• **PROBLEM TO SOLVE**:
Below are some records. Print exactly the lines between the one holding "thumb cmc: (341, 165)" and the one holding "thumb tip: (615, 247)", inclusive, and nothing else.

• **TASK INPUT**:
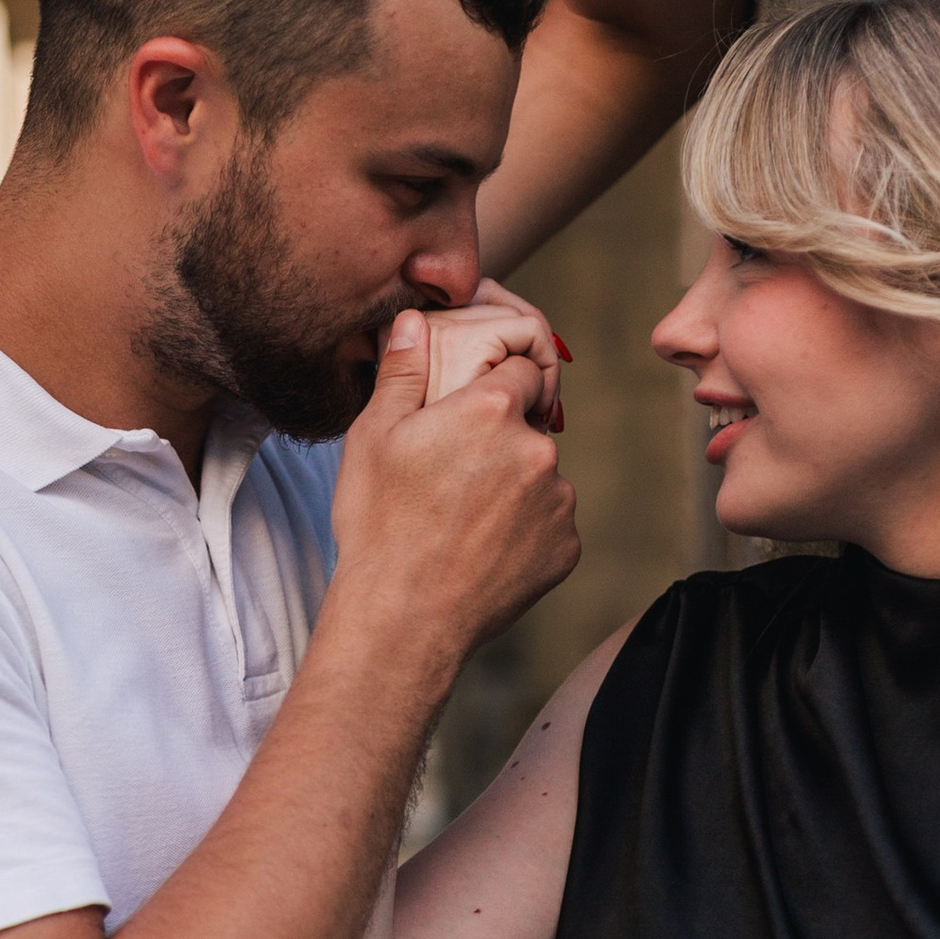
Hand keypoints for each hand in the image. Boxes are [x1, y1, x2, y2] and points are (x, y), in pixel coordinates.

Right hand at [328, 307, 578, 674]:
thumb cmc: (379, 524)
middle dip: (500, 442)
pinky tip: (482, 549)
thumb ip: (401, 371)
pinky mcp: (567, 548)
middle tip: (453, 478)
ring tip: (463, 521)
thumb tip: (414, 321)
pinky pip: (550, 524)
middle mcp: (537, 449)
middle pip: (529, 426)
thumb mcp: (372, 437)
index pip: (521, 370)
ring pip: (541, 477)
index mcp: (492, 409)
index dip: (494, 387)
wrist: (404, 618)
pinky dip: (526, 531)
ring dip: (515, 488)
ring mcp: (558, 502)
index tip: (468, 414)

...

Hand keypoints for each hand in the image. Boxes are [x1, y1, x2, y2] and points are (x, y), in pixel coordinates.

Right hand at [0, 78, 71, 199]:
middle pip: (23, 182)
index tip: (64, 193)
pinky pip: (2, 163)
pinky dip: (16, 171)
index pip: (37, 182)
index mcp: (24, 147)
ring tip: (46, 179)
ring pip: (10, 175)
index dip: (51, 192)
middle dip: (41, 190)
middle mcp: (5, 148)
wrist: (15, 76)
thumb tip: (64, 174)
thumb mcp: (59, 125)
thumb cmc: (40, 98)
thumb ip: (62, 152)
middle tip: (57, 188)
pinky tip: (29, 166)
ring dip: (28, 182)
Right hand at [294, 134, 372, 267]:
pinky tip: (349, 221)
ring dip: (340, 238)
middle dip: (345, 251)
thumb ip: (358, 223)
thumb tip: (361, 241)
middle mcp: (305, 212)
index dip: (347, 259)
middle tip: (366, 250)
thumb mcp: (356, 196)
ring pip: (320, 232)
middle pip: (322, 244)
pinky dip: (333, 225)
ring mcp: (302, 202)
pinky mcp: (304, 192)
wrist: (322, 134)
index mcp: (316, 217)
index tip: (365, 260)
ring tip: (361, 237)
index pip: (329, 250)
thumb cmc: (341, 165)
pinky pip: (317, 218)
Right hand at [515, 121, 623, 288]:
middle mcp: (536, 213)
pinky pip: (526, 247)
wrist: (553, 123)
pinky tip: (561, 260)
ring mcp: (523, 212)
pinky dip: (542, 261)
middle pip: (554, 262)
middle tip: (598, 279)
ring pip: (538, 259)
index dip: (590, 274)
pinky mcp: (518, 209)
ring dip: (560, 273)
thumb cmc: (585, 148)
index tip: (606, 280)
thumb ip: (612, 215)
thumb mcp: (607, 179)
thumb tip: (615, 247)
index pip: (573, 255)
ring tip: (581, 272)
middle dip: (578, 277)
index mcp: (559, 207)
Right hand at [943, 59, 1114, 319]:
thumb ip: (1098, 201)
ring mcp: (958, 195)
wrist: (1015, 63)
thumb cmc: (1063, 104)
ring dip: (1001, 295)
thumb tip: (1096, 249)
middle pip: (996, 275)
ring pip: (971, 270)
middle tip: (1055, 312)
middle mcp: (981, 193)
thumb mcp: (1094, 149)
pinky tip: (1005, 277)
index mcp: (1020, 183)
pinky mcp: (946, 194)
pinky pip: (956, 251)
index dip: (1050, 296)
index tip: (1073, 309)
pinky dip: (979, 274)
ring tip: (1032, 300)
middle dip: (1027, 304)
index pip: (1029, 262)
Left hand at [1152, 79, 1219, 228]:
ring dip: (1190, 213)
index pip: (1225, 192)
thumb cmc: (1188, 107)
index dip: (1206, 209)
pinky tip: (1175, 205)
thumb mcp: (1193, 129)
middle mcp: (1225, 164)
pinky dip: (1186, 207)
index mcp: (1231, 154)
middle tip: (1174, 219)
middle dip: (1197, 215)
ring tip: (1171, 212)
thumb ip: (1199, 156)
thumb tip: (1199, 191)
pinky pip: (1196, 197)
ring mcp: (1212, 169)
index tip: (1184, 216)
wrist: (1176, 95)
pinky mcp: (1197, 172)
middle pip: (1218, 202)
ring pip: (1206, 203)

--

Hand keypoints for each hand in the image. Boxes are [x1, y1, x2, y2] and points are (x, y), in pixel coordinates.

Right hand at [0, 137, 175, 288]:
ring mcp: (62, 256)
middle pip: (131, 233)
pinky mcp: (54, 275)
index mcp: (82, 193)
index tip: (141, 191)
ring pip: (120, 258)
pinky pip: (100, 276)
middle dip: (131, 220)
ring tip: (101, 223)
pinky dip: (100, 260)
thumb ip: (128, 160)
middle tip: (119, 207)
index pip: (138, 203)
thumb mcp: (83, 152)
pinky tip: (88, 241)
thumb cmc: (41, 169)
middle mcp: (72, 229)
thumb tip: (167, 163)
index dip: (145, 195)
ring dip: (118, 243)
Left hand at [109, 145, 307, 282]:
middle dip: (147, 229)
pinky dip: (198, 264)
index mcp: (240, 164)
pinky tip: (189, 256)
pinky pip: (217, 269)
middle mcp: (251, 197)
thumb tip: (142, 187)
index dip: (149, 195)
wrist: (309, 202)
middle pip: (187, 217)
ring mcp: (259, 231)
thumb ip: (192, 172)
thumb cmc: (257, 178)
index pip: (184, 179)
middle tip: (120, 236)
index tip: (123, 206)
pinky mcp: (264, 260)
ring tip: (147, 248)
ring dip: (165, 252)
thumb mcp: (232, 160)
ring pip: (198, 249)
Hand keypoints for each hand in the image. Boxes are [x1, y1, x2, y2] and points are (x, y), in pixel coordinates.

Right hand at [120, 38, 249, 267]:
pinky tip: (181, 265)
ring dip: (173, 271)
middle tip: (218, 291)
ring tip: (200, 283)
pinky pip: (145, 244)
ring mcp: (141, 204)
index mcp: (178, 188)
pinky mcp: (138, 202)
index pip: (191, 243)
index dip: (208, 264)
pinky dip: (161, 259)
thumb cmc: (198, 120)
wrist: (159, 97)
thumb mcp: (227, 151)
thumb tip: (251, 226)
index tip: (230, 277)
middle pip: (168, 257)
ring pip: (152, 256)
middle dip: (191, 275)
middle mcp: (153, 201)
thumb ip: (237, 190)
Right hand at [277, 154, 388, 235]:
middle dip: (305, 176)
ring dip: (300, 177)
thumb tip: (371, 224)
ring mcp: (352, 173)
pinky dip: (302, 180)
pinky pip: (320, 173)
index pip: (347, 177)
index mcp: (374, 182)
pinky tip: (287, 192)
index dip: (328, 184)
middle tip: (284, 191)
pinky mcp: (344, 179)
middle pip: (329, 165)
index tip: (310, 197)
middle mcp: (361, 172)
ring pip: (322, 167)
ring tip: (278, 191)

• **EXERCISE RESPONSE**:
thumb cmc: (341, 165)
pinky pip: (317, 218)
Right hand at [515, 121, 623, 288]:
middle mcp: (536, 213)
pinky pip: (526, 247)
wrist: (553, 123)
pinky tip: (561, 260)
ring mcp: (523, 212)
pinky dip: (542, 261)
middle pip: (554, 262)
middle tip: (598, 279)
ring pip: (538, 259)
index dip: (590, 274)
pinky mcp: (518, 209)
ring dip: (560, 273)
thumb cmc: (585, 148)
index tip: (606, 280)
thumb ip: (612, 215)
thumb mcp: (607, 179)
thumb tip: (615, 247)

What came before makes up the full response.